Neue Zentralsterilisation - Pressegespräch

In den Räumen der ehemaligen Bettenzentrale wurde die Zentralsterilisation neu eingerichtet mit einem Investitionsvolumen von 2,5 Mio. Euro. Besonders erwähnenswert ist die Kombination, das Einbeziehen der endoskopischen Aufbereitung in die Zentralsterilisation.

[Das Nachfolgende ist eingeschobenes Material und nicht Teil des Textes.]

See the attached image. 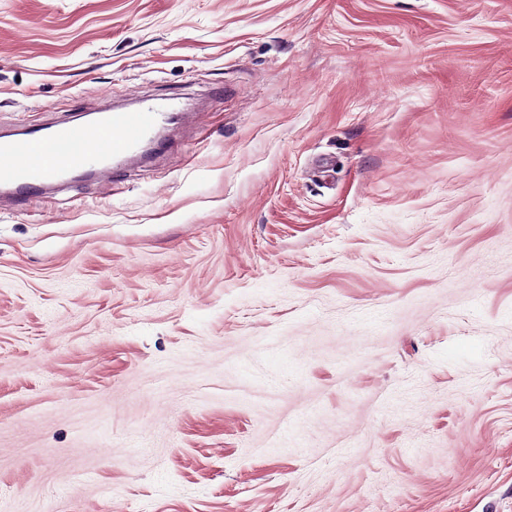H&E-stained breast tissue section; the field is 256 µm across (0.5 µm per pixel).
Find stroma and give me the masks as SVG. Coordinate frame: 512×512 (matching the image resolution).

Während bis dato und sicherlich an vielen anderen Stellen die Aufbereitung in den jeweiligen Abteilungen, Gynäkologie, Urologie, Chirurgie, Gastroenterologie, Bronchologie, erfolgt, haben wir dieses an einer Stelle zentriert. Eine Entwicklung, die sicherlich bald allgemeiner Standard sein wird, jedoch verbunden mit außerordentlich hohen Kosten. Die immer komplexeren Methoden in den operativen Fächern, bis hin zum OP-Roboter daVinci, machen die Aufbereitung, d.h. reinigen und sterilisieren von Gerätschaften immer wichtiger.

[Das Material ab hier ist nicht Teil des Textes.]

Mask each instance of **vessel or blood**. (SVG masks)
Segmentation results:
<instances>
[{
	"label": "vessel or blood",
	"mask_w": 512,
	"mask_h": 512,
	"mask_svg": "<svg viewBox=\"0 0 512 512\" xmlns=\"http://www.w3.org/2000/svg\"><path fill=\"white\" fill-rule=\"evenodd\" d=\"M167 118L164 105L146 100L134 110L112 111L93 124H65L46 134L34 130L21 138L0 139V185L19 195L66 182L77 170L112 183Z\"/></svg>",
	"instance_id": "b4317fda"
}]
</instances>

Das gesamte operative Equipment einschl. der Endoskope hat ein Investitionsvolumen von 8,0 Mio. Euro. Es sind OP-Bestecke, Siebe, Bronchoskope, Gastroskope, Koloskope,
OP-Hände des Roboters, Gerätschaften, die bis an die 50.000 Euro kosten und letztendlich ein gutes, schnelleres und modernes Versorgen der Patienten bedeutet. Das ist Fortschritt der Medizin, die ihren Preis hat, insbesondere in der Sorgfalt der Aufbereitung. Die Fragen der Hygiene stehen hier an oberster Stelle. Man vermutet, dass ein Großteil der Krankenhausinfektionen über die Geräte an die Patienten kommen, insoweit sind die Investitionen hier außerordentlich wichtig und bedeuten einen Meilenstein in der Erhöhung des Standards. Genauso wichtig wie die Händehygiene, das Desinfizieren der Hände. So haben wir auch im Eingangsbereich zwei Spender stehen für Besucher. Es wäre gut, wenn sie jeder nutzen würde.

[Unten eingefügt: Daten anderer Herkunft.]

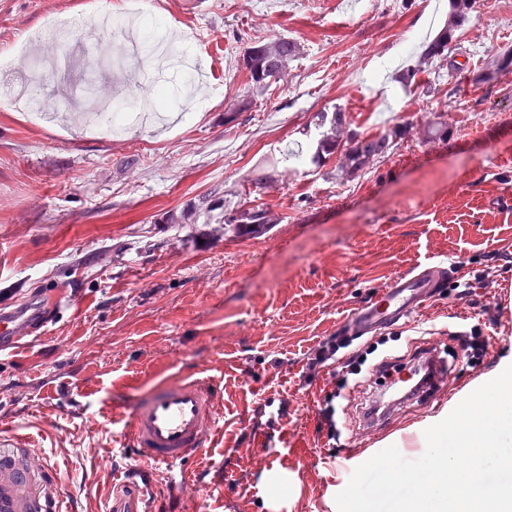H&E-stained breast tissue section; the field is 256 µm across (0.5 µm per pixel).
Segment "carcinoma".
Listing matches in <instances>:
<instances>
[{
	"mask_svg": "<svg viewBox=\"0 0 512 512\" xmlns=\"http://www.w3.org/2000/svg\"><path fill=\"white\" fill-rule=\"evenodd\" d=\"M476 8V0H449L448 22L427 43L421 53L423 61L448 66V76L456 71L449 51L454 32ZM300 54V45L284 37H275L249 47L243 55V66L249 74L248 87L237 96L231 110L224 113V122H234L238 115L252 108L255 94L269 81L285 76L289 64ZM316 137L308 160L314 164L330 155L340 154L339 170L347 175L360 171L376 159L384 157L392 144L388 135L370 138L356 131L344 133L345 118L340 111L318 112L314 116ZM208 224H222L236 233H258L279 217L264 206L238 204L230 209L216 204L211 196H204L178 214H170L169 224H195L200 217Z\"/></svg>",
	"mask_w": 512,
	"mask_h": 512,
	"instance_id": "1",
	"label": "carcinoma"
}]
</instances>
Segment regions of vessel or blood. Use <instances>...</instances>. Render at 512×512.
<instances>
[{
	"instance_id": "obj_1",
	"label": "vessel or blood",
	"mask_w": 512,
	"mask_h": 512,
	"mask_svg": "<svg viewBox=\"0 0 512 512\" xmlns=\"http://www.w3.org/2000/svg\"><path fill=\"white\" fill-rule=\"evenodd\" d=\"M425 274L397 278L354 314L363 328L398 321L417 311L420 299L437 287ZM48 299L0 310V351L20 347L50 315ZM218 425L214 399L200 380L176 377L155 385L129 412L131 446L138 459L173 466L192 457ZM49 472L27 449L17 447L0 425V512H62L49 489ZM110 512H143L133 489H117Z\"/></svg>"
}]
</instances>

Die Zentralsterilisation entspricht den baulichen Anforderungen an einen OP. Es gibt drei verschiedene Zonen, die auch luftdrucktechnisch voneinander getrennt sind. Eine unsaubere Zone, eine saubere und eine sterile Zone. Die Geräte wandern durch diese verschiedenen Zonen und werden zum Abschluss verpackt, sterilisiert und kommen in verschlossenen Wagen, die dann mit den Transportrobotern in die Einrichtungen gefahren werden. Insgesamt sind in der Zentralsterilisation 9 Mitarbeiter beschäftigt. Die Geräte sind voll automatisiert, sie protokollieren jegliches Ereignis, überprüfen die zu reinigenden Geräte, sie werden angeschlossen, dadurch werden wird auch Reparaturbedarf und Fehler gesehen, die sonst nicht erkannt würden. Ein wichtiger Schritt zur Qualitätsverbesserung.